We know that Therese, being accepted in the monastery, has achieved her dream. However, she was only able to attain great inner peace on September 8, 1890 when she made her profession of faith. She grew in sanctity and enlightened  with the reading of St. John of the Cross that brought her comfort. She discovered "the true Saint of Love" in the "Spiritual Canticle' and the "Living Flame of Love." She felt and knew this was the path she wanted to take.

Therese was spared from a severe influenza epidemic that killed three of the sisters in the monastery in the winter of 1890-1891. She was happy to know that her sister, Pauline, was elected prioress in succession to Mother Marie de Gonzague in February 1893. Pauline became Mother Agnes. And Therese has to remain a novice due to politics in the monastery. Pauline had asked her this to keep the sisters from thinking that the Martin sisters would take over the convent.

Therese surrendered her life to Christ with the fervent hope that he would act through her. Her life in the convent was never easy. She lived a hidden life and continued doing small acts of charity without making a show of them. She accepted criticisms in silence, even the most unjust ones. She had nothing but only smiles for sisters who were unpleasant to her. She always prayed much for the priests particularly Father Hyacinthe Loyson who was excommunicated when he left the Catholic Church and married a young Protestant widow with whom he had a son. She offered her last communion for Father Hyacinthe on 19 August 1897.

On June 9, 1895, during a mass celebrating the feast of the Holy Trinity, Therese offered herself as a sacrificial victim to merciful love of God while some nuns offered themselves as a victim to God's justice. In her room she performed an 'Act of Oblation' for herself and for Celine. And on June 11, both sisters knelt before the miraculous Virgin. Therese read the document she had signed - In the evening of this life, I shall appear before you with empty hands, for I do not ask you Lord to count my works. In the oblation she wrote, "If through weakness I should chance to fall, may a glance from Your Eyes straightway cleanse my soul, and consume all my imperfections - as fire transforms all things into itself."
Death of Therese  

Therese fell ill which she bore wholeheartedly without complaints. She was stricken with tuberculosis which she knew would be the key element of her final suffering in her spiritual journey. On the eve of Good Friday, Therese felt an indescribable happiness in her heart. She wrote, "Oh! How sweet this memory really is! I had scarcely laid my head upon the pillow when I felt something like a bubbling stream mounting to my lips. I didn't know what it was."

Therese was moved into the monastery infirmary in July 1897. Her physical suffering kept increasing that even the doctor exclaimed how the nun was in the state of physical distress! Therese received her last communion on August 19, 1897. She died on September 30, 1897 at the very young age of 24. She was heard to say, "I have reached the point of not being able to suffer anymore, because all suffering is sweet to me."
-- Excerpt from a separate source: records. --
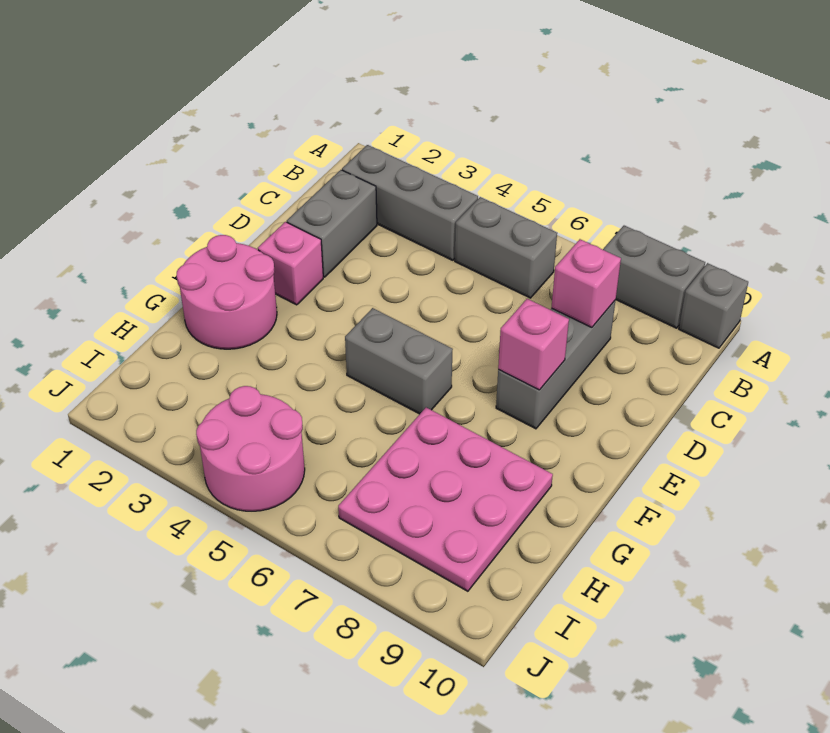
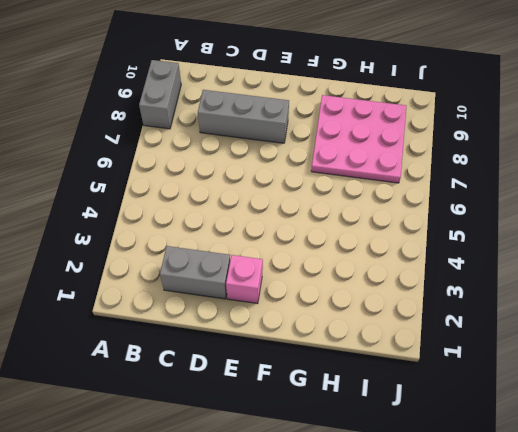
none -> grey 1x1 brick [679,263,748,348]
none -> grey 1x3 brick [342,145,478,260]
none -> grey 1x2 brick [455,197,557,298]

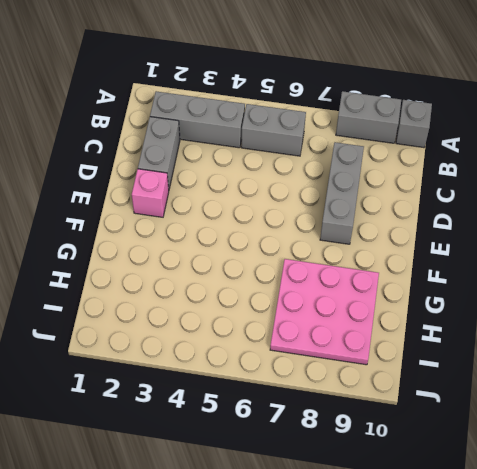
none -> pink 2x2 round brick [177,235,277,349]
none -> grey 1x2 brick [345,308,453,414]
none -> pink 2x2 round brick [196,386,305,511]

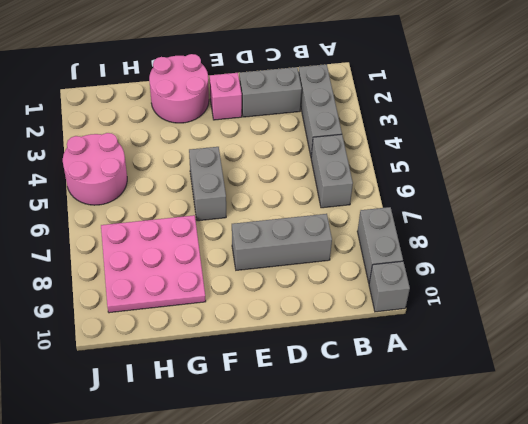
none -> pink 1x1 brick [551,239,621,327]
none -> pink 1x1 brick [498,299,569,390]

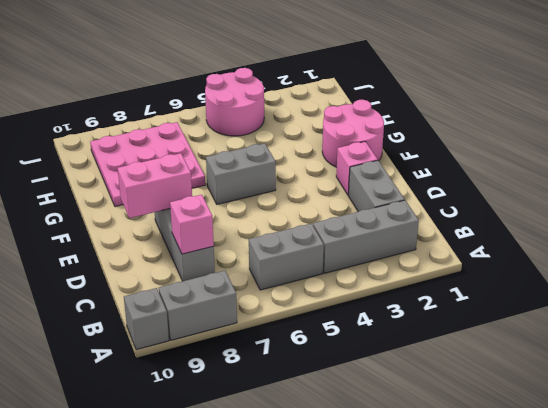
pink 1x2 brick [118,153,192,218] -> pink 1x1 brick [498,299,569,390]

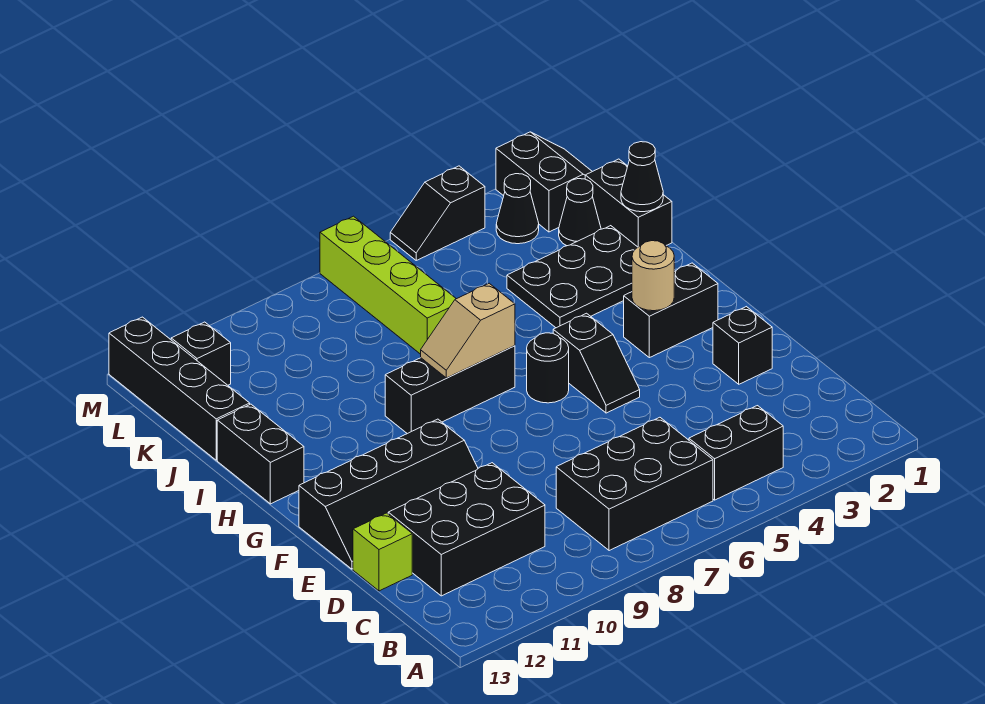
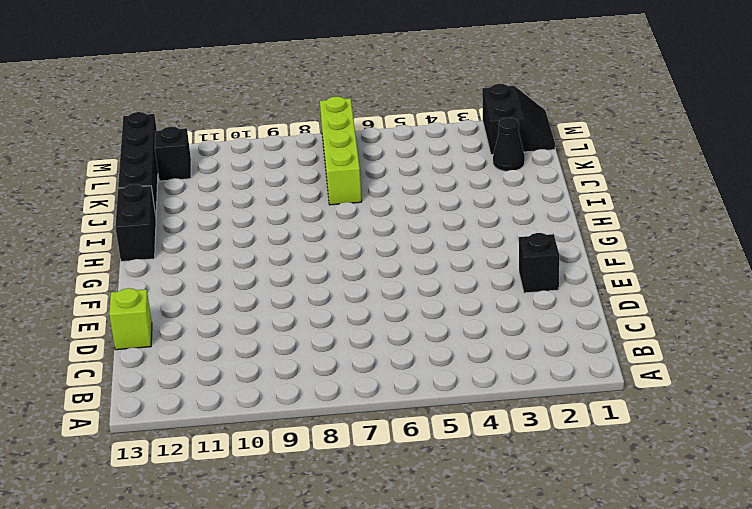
none -> black 1x2 brick [689,406,783,500]
none -> black 2x3 brick [556,417,713,551]
none -> black 2x3 brick [388,463,545,596]

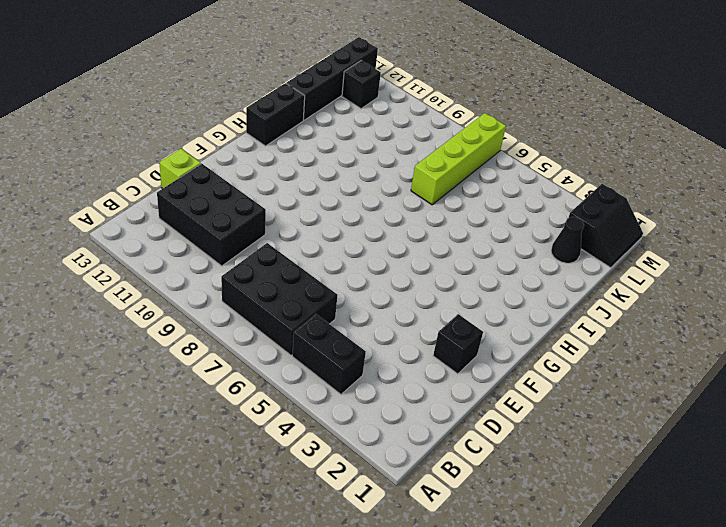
none -> black 2x4 slope [299,419,478,569]
none -> black 1x2 slope [553,313,640,413]
none -> black 1x2 brick [624,263,718,358]

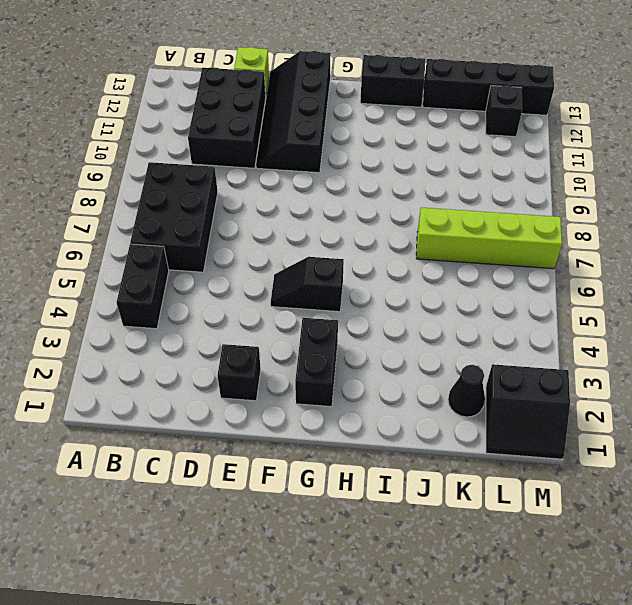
none -> black 1x1 round brick [527,333,569,403]
none -> black 1x3 brick [385,346,515,434]
none -> black 2x3 plate [507,226,638,328]

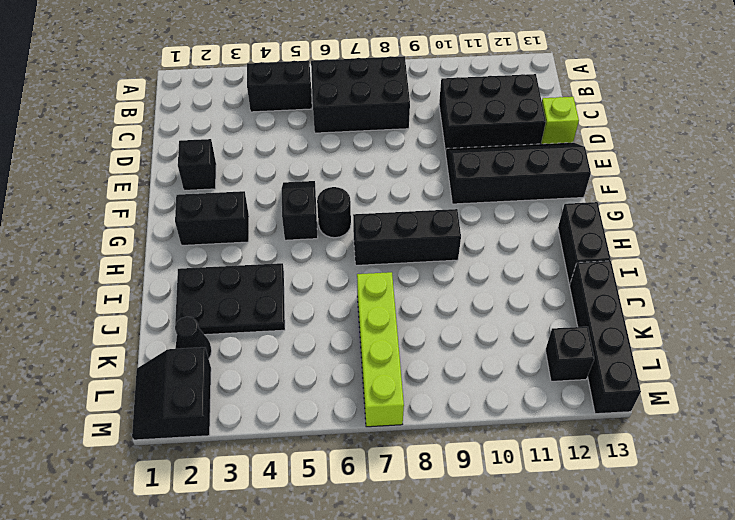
none -> black 1x2 brick [585,159,672,247]
none -> black 1x1 cone [496,174,539,244]
none -> black 1x2 slope [390,166,485,260]

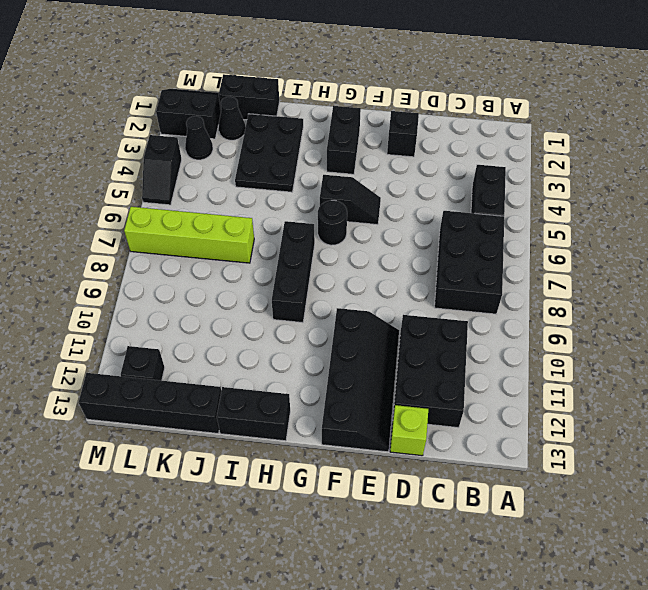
none -> tan 1x1 round brick [632,241,674,311]
none -> tan 1x2 slope [421,283,515,378]
none -> black 1x1 cone [621,142,663,212]

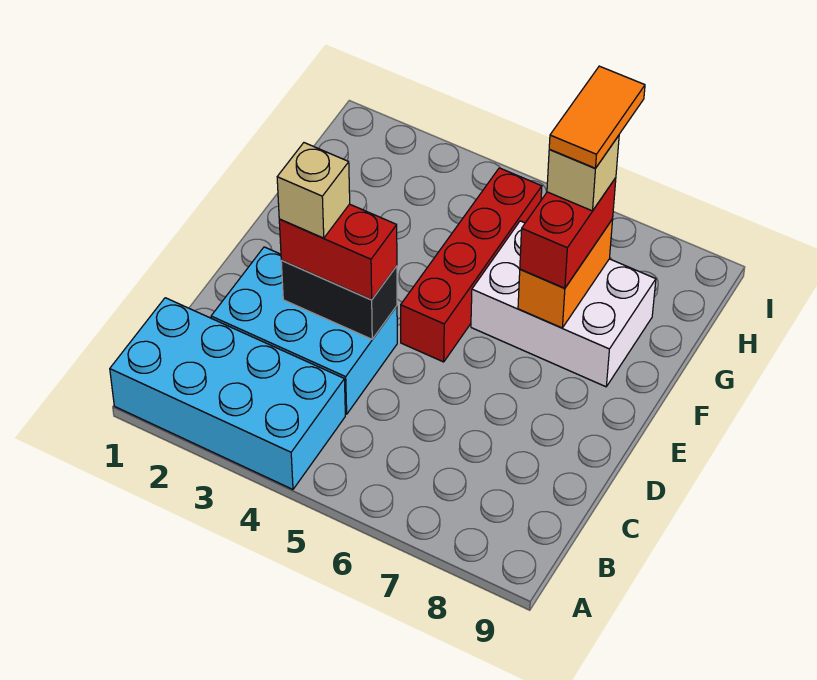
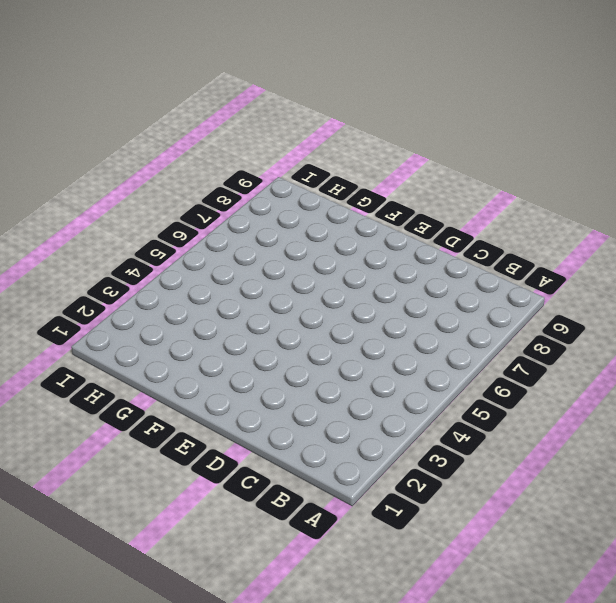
none -> cyan 2x4 brick [110,298,345,489]
none -> cyan 2x3 brick [211,247,397,414]

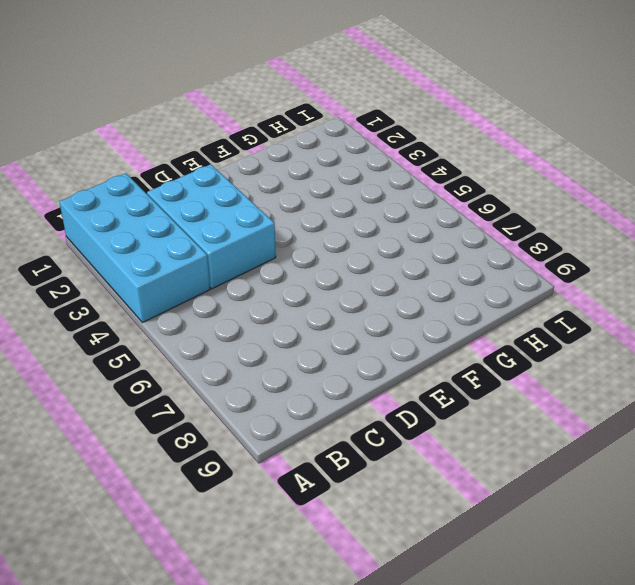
none -> red 1x4 brick [401,168,542,362]
none -> white 2x3 brick [471,221,656,387]

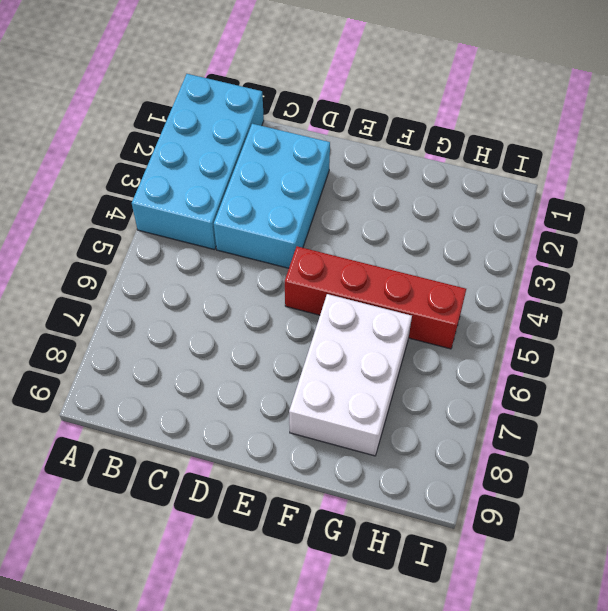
none -> black 1x2 brick [281,261,397,339]
none -> orange 1x2 brick [518,219,613,328]

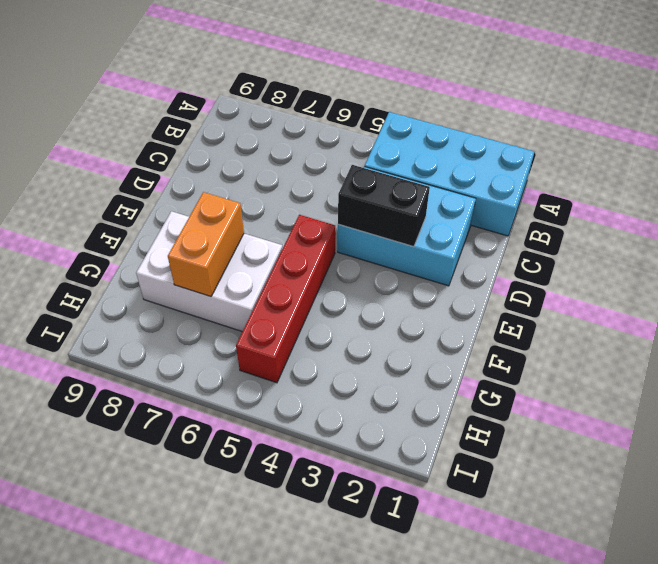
none -> red 1x2 brick [279,204,397,300]
none -> red 1x2 brick [520,178,616,288]

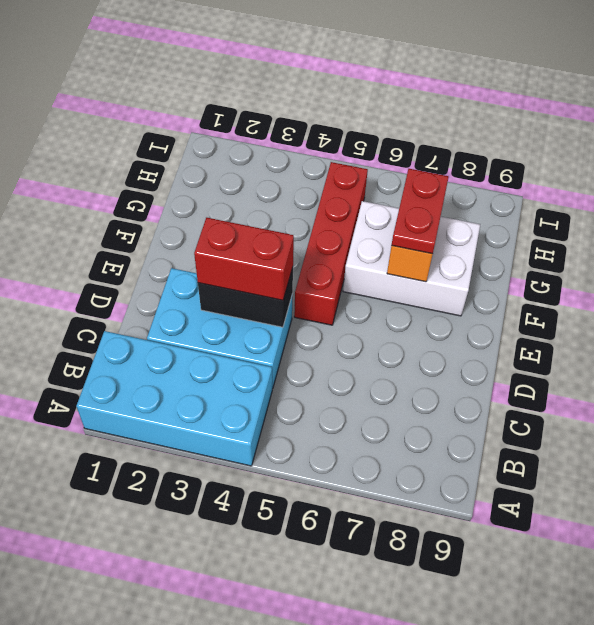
red 1x2 plate [392,169,449,254] -> red 1x2 brick [520,178,616,288]
none -> tan 1x1 brick [277,143,350,238]
none -> tan 1x1 brick [547,136,619,211]

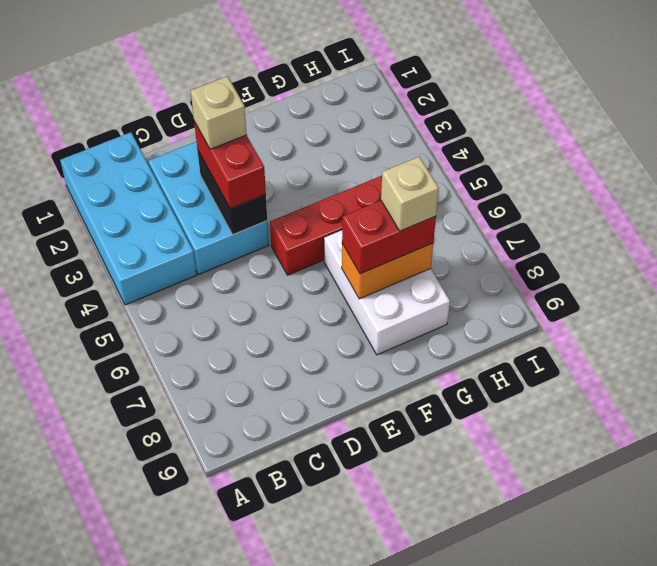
none -> orange 1x2 tile [549,66,645,168]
Her last words were, "My God, I love you!"

Therese was buried on October 4, 1897. Her final repose was in the Carmelite plot in the municipal cemetery at Lisieux where her parents had been buried. Her body was found uncorrupted when she was exhumed in 1910; and the pleasant Odour of Sanctity was observed. In March 1923, her body was returned to the Carmel of Lisieux before she was beatified in March of 1923.

Shower of Roses

Roses are her signature. This is her way of letting the person know as a sign that his/her prayer was heard and that God is responding.

Therese loved roses. When she was a child, she had thrown rose petals before the Blessed Sacrament.  After her death, there were stories that roses sometimes appeared out of nowhere; sometimes they would smell the strong fragrance of them. People who prayed for cure of fatal diseases and many other accounts of miraculous instances were attributed to St. Therese's intercession.